> **Exercise A**: Write out the stretch of the passage about Curiosity and Gale Crater from "Which leads me" through "its working life.", word for word.

════════════════════

This mobility feature turns out to be very important because the search for organic carbon can be an elusive game. Curiosity can scan the terrain looking for the most target-rich environment, and then drive there where its onboard laboratory can be put to the test.
Which leads me to the “there” in which Curiosity will do its geologic bidding. Gale Crater was chosen after a five-year study of possible landing sites. Within this ancient impact basin lies an equally ancient riverbed that provides records of flowing surface water and mineral-rich fractured terrains. In the middle of this 150-kilometer-wide crater rises a mountain where Curiosity will be spending most of its working life.
Dubbed Mount Sharp by the science team, the 5-kilometer-high peak is built of sedimentary layers that represent hundreds of millions if not a billion years of the early environmental history of Mars. It is this layering that our science team wants to get up close and personal with and that provides the kind of domain in which Curiosity can excel.
Beyond the science, I can think of no more majestic location to explore than Gale Crater and Mount Sharp. While early images from the rover will be low-resolution and black and white, soon we will all be able to be transported to the surface of Mars by the most beautifully resolved, highly detailed pictures ever taken on the surface of another planet.

════════════════════

> **Exercise B**: Put the lines of the records, from the start of the records through the line containing "ommon Air Surface) utilisée par le réseau", into a JSON list of strings with one string per line and no blank lines. Leave the pictures out.

> **Excerpted records**:
════════════════════

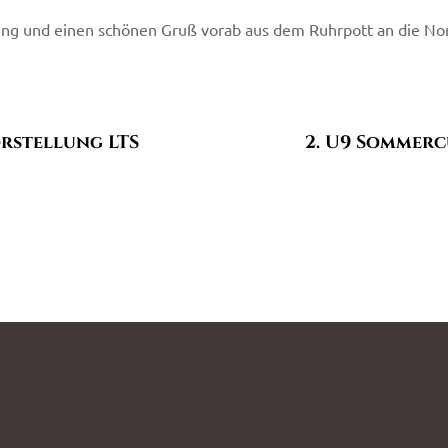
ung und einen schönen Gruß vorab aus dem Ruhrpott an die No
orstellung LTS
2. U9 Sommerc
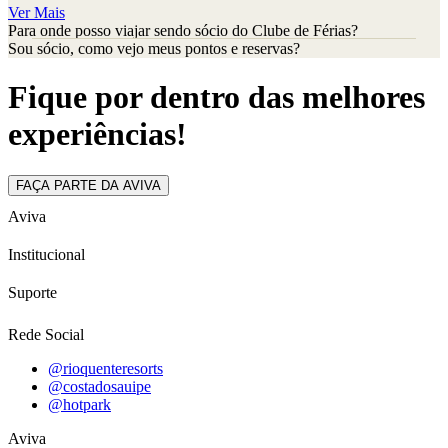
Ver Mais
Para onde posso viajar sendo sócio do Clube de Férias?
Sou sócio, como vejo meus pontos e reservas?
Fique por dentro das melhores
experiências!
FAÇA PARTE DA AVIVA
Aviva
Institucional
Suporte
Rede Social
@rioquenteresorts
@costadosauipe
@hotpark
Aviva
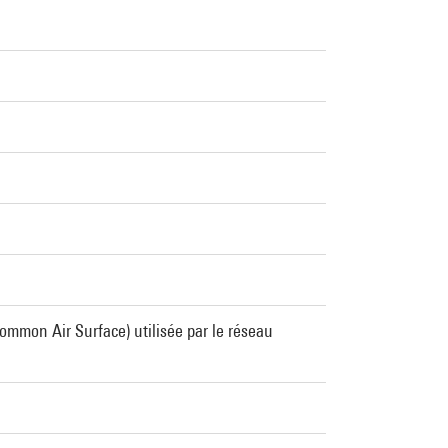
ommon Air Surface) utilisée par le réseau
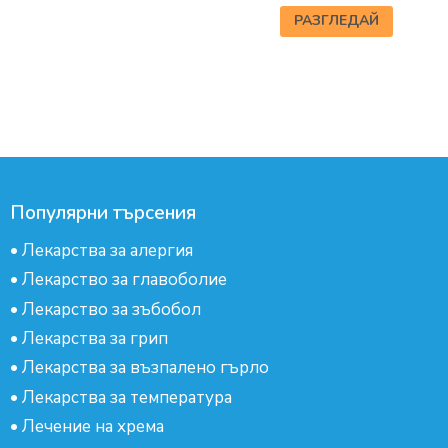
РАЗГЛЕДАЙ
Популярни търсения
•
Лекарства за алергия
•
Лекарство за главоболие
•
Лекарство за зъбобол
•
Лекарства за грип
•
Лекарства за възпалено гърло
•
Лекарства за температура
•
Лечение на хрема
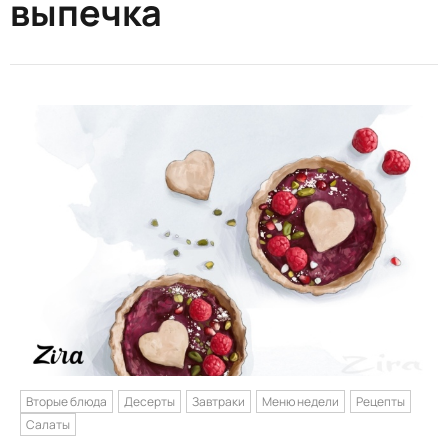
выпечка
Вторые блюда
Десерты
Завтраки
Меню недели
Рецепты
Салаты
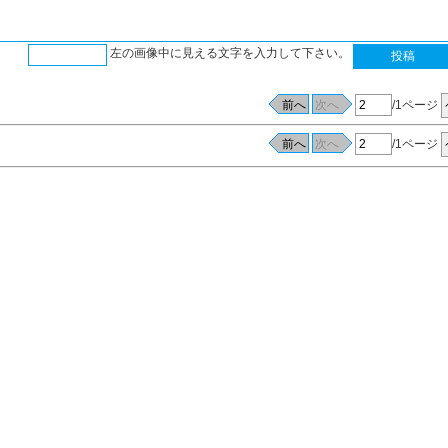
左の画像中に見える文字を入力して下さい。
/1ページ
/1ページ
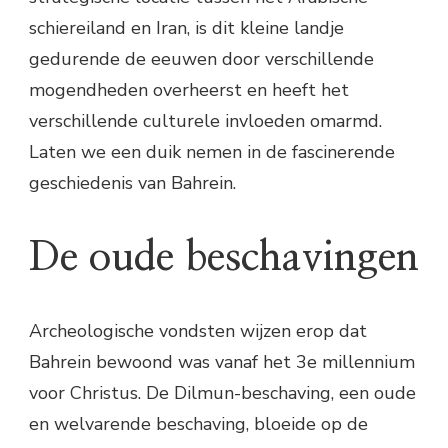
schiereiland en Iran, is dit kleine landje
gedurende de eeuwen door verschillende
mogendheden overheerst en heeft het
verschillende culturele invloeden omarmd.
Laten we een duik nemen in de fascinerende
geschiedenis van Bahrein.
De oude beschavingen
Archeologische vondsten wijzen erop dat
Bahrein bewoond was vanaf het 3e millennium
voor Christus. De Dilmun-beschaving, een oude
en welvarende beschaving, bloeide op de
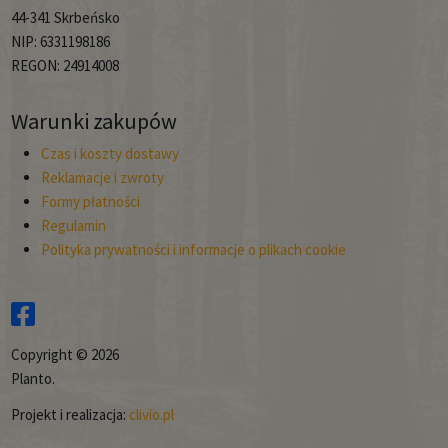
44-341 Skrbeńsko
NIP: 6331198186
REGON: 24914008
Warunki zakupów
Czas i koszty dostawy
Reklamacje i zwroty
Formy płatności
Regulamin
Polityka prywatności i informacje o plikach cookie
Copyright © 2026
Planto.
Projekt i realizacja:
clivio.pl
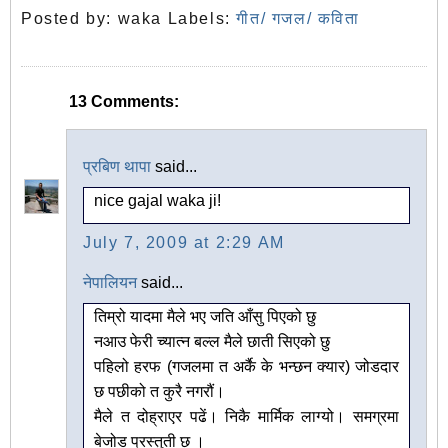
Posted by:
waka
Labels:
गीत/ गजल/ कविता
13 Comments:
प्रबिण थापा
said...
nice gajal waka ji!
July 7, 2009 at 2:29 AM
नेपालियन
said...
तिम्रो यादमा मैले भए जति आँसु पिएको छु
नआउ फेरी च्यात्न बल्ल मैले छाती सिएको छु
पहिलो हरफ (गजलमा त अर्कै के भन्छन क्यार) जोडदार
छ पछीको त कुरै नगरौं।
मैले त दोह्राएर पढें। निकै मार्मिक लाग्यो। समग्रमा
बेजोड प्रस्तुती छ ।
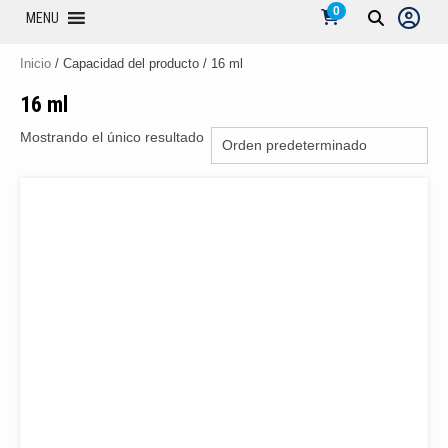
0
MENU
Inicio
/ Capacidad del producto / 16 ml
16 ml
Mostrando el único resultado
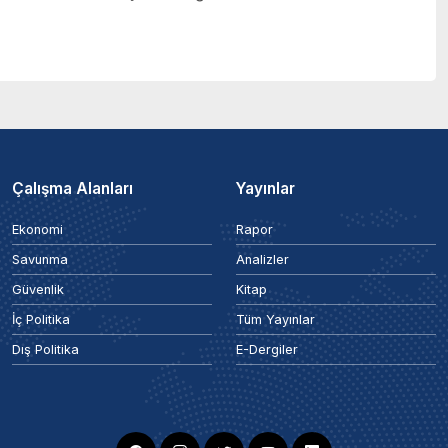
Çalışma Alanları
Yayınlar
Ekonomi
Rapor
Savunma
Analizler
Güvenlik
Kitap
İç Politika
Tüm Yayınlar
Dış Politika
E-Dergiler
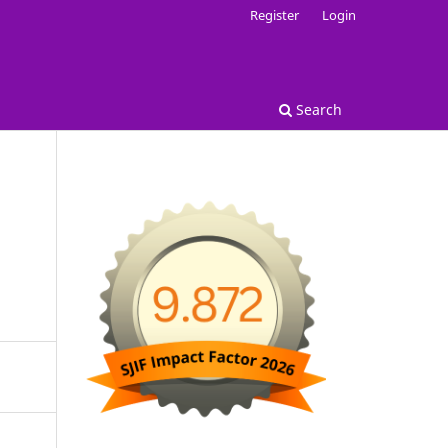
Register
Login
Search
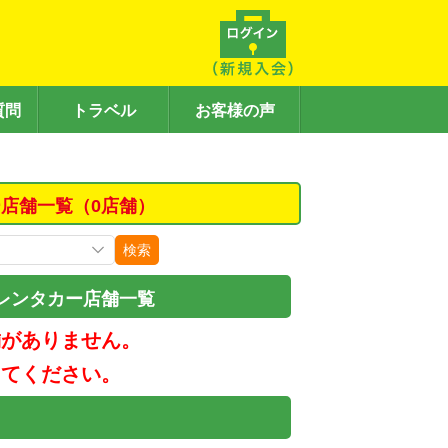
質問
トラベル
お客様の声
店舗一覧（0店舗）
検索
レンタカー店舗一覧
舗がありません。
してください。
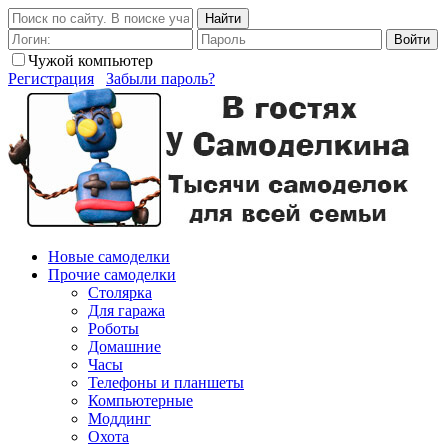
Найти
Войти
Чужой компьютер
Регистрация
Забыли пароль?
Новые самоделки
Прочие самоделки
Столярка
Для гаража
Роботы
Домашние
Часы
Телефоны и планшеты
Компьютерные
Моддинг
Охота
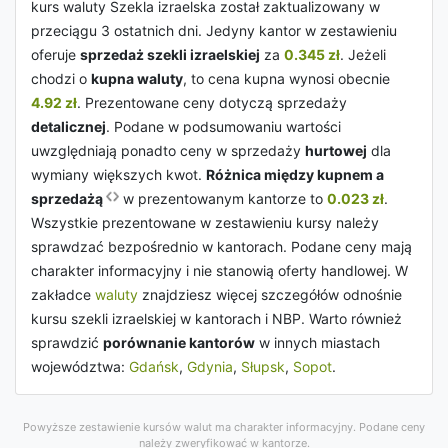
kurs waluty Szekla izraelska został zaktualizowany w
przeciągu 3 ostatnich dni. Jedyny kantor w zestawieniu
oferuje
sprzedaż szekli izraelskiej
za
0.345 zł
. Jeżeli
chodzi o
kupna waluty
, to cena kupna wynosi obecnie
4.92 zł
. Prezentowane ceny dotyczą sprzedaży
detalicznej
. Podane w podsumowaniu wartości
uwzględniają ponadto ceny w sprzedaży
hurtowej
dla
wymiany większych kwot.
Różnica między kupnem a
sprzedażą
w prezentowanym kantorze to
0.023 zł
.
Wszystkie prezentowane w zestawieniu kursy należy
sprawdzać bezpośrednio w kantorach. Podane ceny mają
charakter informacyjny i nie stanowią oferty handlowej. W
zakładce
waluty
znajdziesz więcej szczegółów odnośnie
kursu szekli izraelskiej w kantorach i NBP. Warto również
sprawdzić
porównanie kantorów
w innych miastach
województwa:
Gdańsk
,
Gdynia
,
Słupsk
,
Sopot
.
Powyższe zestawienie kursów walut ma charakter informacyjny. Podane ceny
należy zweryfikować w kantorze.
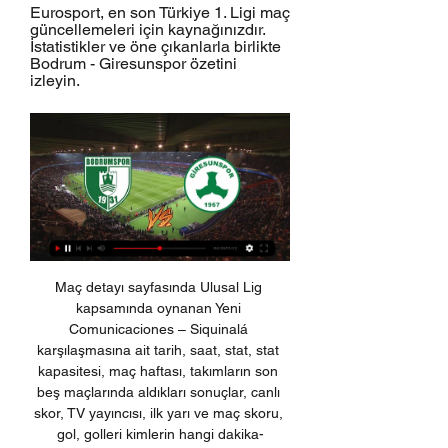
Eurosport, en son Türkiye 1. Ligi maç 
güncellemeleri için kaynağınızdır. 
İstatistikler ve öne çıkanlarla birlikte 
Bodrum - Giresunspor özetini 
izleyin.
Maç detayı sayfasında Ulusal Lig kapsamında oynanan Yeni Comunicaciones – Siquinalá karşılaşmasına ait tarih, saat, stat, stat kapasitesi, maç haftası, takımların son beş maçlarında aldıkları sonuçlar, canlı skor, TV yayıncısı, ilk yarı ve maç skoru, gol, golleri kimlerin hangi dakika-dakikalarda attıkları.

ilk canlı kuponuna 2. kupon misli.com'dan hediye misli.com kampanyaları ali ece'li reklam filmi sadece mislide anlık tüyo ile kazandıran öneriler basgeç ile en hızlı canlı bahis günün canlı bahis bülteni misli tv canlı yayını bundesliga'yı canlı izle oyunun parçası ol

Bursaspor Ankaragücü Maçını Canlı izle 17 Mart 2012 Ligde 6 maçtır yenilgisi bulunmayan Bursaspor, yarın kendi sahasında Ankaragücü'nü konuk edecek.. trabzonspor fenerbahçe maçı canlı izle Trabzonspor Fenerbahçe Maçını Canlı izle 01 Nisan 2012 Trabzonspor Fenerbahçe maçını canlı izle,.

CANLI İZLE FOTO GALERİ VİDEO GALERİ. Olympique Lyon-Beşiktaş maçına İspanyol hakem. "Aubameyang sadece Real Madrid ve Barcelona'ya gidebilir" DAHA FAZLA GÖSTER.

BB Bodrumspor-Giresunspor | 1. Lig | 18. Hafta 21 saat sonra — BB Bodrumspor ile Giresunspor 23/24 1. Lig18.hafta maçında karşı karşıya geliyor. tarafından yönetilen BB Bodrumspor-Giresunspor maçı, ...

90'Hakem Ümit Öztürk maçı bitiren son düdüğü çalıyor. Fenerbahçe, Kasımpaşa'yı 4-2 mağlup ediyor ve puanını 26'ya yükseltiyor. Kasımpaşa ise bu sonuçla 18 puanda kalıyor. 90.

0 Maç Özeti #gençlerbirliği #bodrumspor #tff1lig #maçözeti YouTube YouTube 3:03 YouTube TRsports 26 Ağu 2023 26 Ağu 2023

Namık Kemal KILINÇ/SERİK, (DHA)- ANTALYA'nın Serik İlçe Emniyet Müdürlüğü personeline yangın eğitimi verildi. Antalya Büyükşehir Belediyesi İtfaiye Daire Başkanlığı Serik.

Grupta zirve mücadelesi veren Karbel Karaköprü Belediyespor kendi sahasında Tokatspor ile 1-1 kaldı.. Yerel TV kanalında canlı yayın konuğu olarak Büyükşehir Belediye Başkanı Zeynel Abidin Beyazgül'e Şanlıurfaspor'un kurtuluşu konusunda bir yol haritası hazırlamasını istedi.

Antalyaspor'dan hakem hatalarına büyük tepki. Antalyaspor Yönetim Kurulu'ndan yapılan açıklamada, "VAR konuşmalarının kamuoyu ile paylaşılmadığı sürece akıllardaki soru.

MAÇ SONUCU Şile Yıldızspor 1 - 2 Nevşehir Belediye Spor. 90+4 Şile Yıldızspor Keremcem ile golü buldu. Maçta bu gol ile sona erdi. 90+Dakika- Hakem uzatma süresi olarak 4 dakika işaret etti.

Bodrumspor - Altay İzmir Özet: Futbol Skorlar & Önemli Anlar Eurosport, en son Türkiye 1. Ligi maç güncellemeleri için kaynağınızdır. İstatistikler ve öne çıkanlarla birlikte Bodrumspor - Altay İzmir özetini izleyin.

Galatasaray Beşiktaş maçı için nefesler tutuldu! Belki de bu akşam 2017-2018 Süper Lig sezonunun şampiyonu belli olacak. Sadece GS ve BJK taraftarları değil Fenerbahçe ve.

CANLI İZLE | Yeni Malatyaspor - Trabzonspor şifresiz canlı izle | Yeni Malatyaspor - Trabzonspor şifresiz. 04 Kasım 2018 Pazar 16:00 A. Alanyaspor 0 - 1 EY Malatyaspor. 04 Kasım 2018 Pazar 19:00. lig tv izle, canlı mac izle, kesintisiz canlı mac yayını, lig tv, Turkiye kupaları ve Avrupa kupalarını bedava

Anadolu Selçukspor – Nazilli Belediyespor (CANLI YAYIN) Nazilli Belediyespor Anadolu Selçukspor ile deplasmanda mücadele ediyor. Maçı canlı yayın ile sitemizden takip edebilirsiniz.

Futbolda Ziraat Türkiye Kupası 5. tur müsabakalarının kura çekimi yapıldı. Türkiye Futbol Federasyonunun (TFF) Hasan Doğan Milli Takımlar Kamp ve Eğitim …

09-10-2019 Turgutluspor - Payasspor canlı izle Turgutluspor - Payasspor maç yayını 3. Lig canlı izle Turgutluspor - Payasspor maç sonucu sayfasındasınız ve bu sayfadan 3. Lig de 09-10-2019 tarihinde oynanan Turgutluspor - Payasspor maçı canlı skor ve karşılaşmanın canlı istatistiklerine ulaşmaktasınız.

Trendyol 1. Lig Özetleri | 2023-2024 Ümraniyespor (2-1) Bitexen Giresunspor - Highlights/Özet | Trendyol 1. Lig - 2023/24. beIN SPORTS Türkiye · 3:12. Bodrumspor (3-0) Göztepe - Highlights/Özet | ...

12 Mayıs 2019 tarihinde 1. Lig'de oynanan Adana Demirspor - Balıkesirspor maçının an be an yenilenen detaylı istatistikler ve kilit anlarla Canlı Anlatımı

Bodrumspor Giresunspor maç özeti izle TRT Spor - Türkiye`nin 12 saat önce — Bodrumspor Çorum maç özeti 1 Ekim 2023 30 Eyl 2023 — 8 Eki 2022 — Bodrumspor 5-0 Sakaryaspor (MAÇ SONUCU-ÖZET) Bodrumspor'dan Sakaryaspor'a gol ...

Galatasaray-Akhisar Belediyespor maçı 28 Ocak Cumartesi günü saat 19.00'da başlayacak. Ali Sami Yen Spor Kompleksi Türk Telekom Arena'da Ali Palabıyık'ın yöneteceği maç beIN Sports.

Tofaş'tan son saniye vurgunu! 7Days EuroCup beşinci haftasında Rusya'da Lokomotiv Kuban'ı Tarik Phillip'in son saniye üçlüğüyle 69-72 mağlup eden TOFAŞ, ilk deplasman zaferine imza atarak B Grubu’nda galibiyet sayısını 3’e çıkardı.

════════════════════

> **Problem solution A**:
Which leads me to the “there” in which Curiosity will do its geologic bidding. Gale Crater was chosen after a five-year study of possible landing sites. Within this ancient impact basin lies an equally ancient riverbed that provides records of flowing surface water and mineral-rich fractured terrains. In the middle of this 150-kilometer-wide crater rises a mountain where Curiosity will be spending most of its working life.

> **Problem solution B**:
[
  "ung und einen schönen Gruß vorab aus dem Ruhrpott an die No",
  "orstellung LTS",
  "2. U9 Sommerc",
  "Ver Mais",
  "Para onde posso viajar sendo sócio do Clube de Férias?",
  "Sou sócio, como vejo meus pontos e reservas?",
  "Fique por dentro das melhores",
  "experiências!",
  "FAÇA PARTE DA AVIVA",
  "Aviva",
  "Institucional",
  "Suporte",
  "Rede Social",
  "@rioquenteresorts",
  "@costadosauipe",
  "@hotpark",
  "Aviva",
  "ommon Air Surface) utilisée par le réseau"
]